* _Data entries_:
_ _ _ _ _ _ _

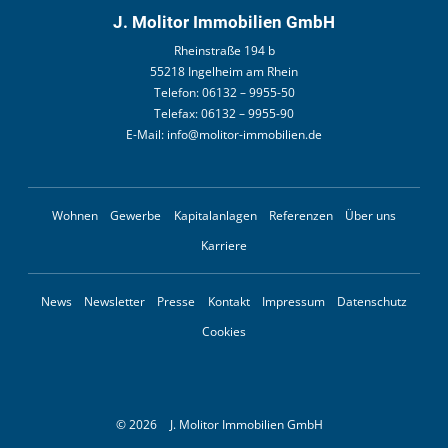
J. Molitor Immobilien GmbH
Rheinstraße 194 b
55218 Ingelheim am Rhein
Telefon:
06132 – 9955-50
Telefax:
06132 – 9955-90
E-Mail:
info@molitor-immobilien.de
Wohnen
Gewerbe
Kapitalanlagen
Referenzen
Über uns
Karriere
News
Newsletter
Presse
Kontakt
Impressum
Datenschutz
Cookies
© 2026
J. Molitor Immobilien GmbH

_ _ _ _ _ _ _

* _Task objective_: Could you rewrite the text of the items above with "Telefax" replaced by "Fax", keeping everything else the same and leaving out the pictures?

* _Expected answer_:
J. Molitor Immobilien GmbH
Rheinstraße 194 b
55218 Ingelheim am Rhein
Telefon:
06132 – 9955-50
Fax:
06132 – 9955-90
E-Mail:
info@molitor-immobilien.de
Wohnen
Gewerbe
Kapitalanlagen
Referenzen
Über uns
Karriere
News
Newsletter
Presse
Kontakt
Impressum
Datenschutz
Cookies
© 2026
J. Molitor Immobilien GmbH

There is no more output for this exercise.